SiCortex was an inspiring company - they had a novel chip-to-chip networking architecture that boasted improved latency and bandwidth for MPI programs. They packed their processors densely, and instead of making rack-mount servers they optimized their own custom chassis for cooling. Their largest system unit had over 5,000 cores and could fit within the power budget of the typical office without any power or cooling retrofitting - a very exciting proposition and I don't think I was the only one who dreamed of bringing one home.
The system was marketed as a power efficient supercomputer, a niche that seems like a good idea to target since there is such a large margin by which commodity servers can be beat in that arena, with the right architecture. Low-power cores coming out of ARM and Tensilica inspire thoughts of how computer systems could incorporate such efficient cores in a useful way.
In 2007, about a year after SiCortex installed their first systems, the best SiCortex system was "only arguably" more power efficient than the latest Intel servers - meaning a significant advantage on some common cluster workloads wasn't obvious. For example, in the double-precision GFlops arena (often times not a representative benchmark but used here for simplicity), SiCortex provided 5832 cores, each capable of 1GFlops, yielding 5.832 TFlops. The power consumption of the system was about 18 kilowatts, resulting in 324 GFlops per kilowatt. The 3Ghz Core 2 Quads that could fit in 150-watt servers in 2007 were putting out 48GFlops (4 ops/cycle in SIMD, 4 cores, 3ghz). That's 320 GFlops per kilowatt, reducing the SiCortex advantage to a rounding error.

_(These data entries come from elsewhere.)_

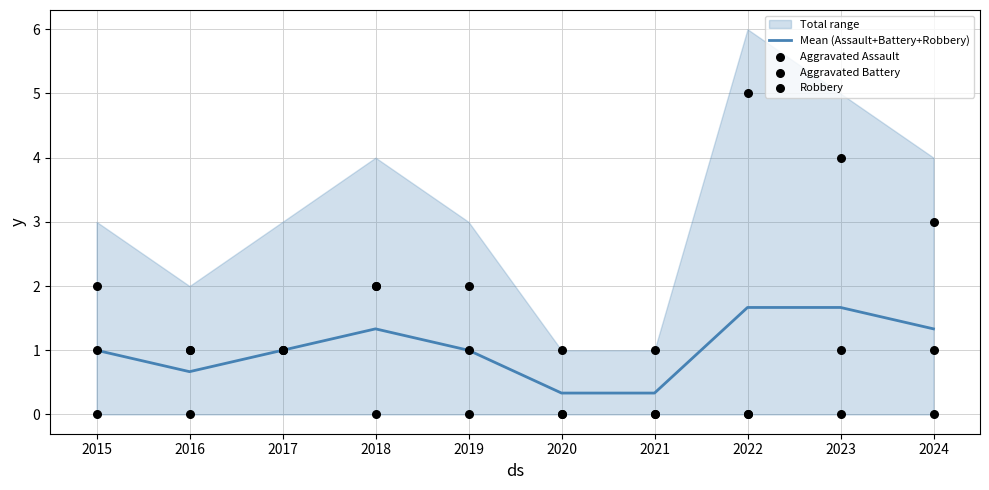

Is the value of Aggravated Assault at 2016 greater than the value of Robbery at 2015?

No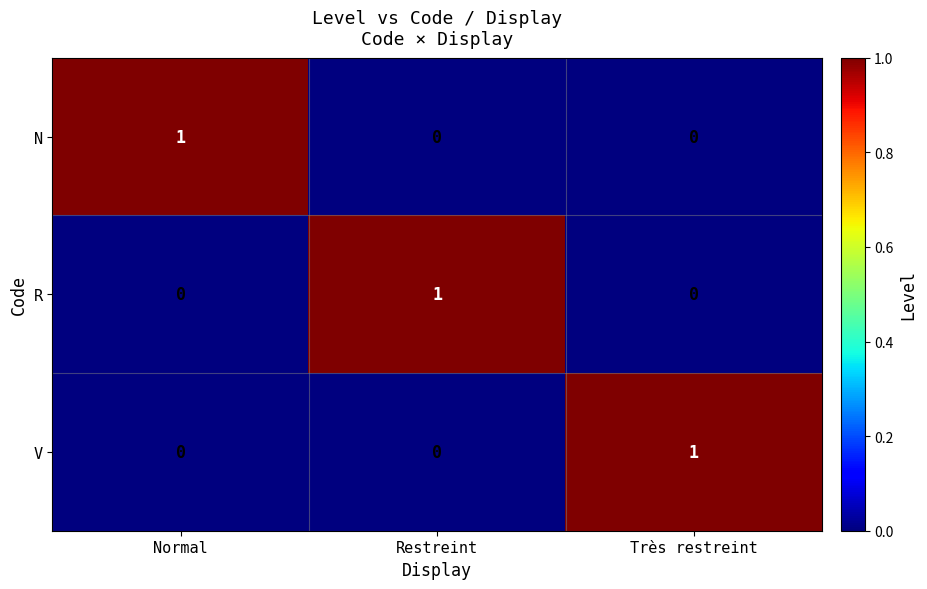

At how many categories does at least one series exceed 0?

3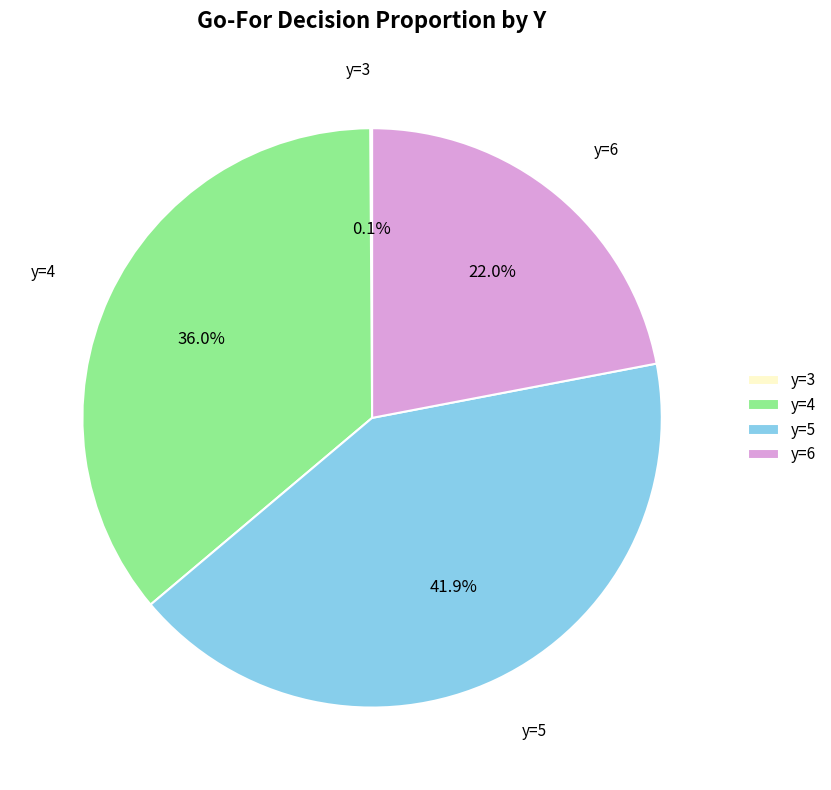

What percentage is NOT represented by y=5?

58.1%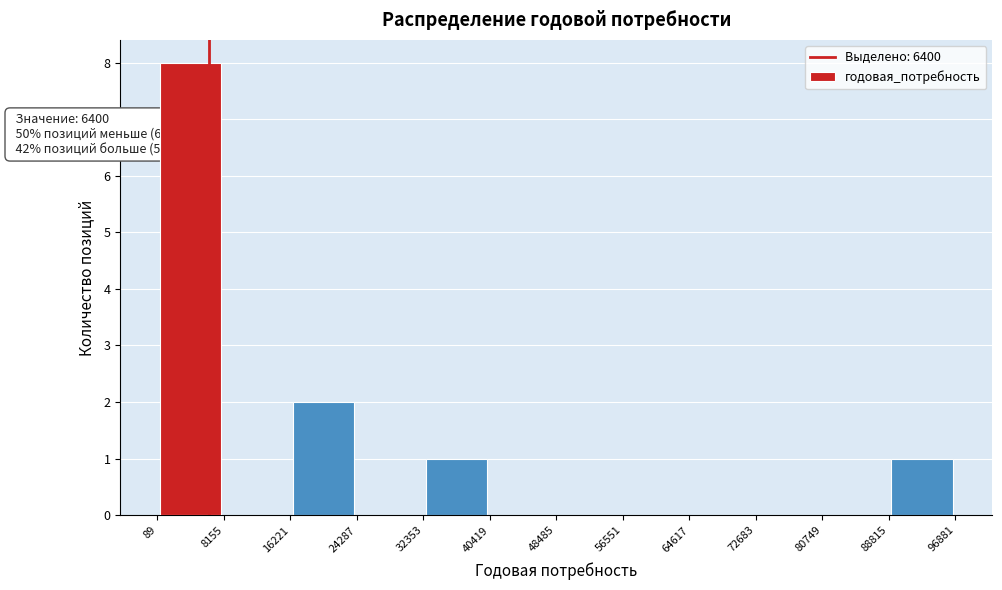

Which range on the x-axis has the tallest bar?

89 to 8155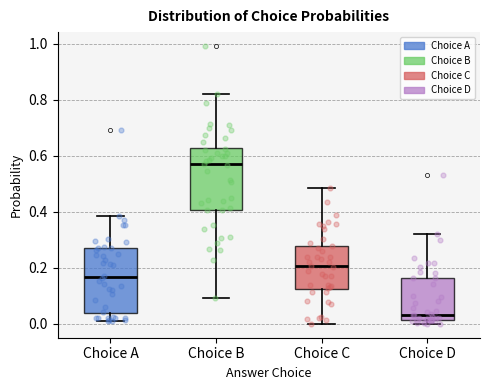

Which box has the lowest median line?

Choice D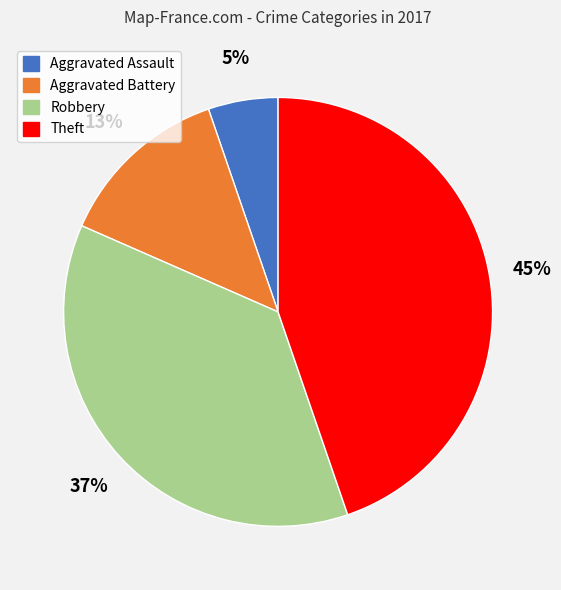

Which category has the biggest portion of the pie?

Theft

The GFlops comparison is not fair - the SiCortex architecture had a lot of advantages outside of GFlops, like much lower penalties for cache misses, higher memory bandwidth per compute cycle, somewhat lower penalties for branch misprediction, etc. The comparison above also does not take network power consumption into account, and the PC network would have delivered lower performance for latency or bandwidth-bound problems. These advantages for SiCortex would have been more compelling if the floating point power efficiency had at least a 2x-4x advantage over Intel at the time, which could be perceived as a 2-year to 4-year advantage over commodity servers as a minimum. As it was, it was easy to think of workloads (e.g. SIMD floating-point bound workloads) that gained no power efficiency advantage on the SiCortex hardware, which starts the power efficiency story on the wrong foot.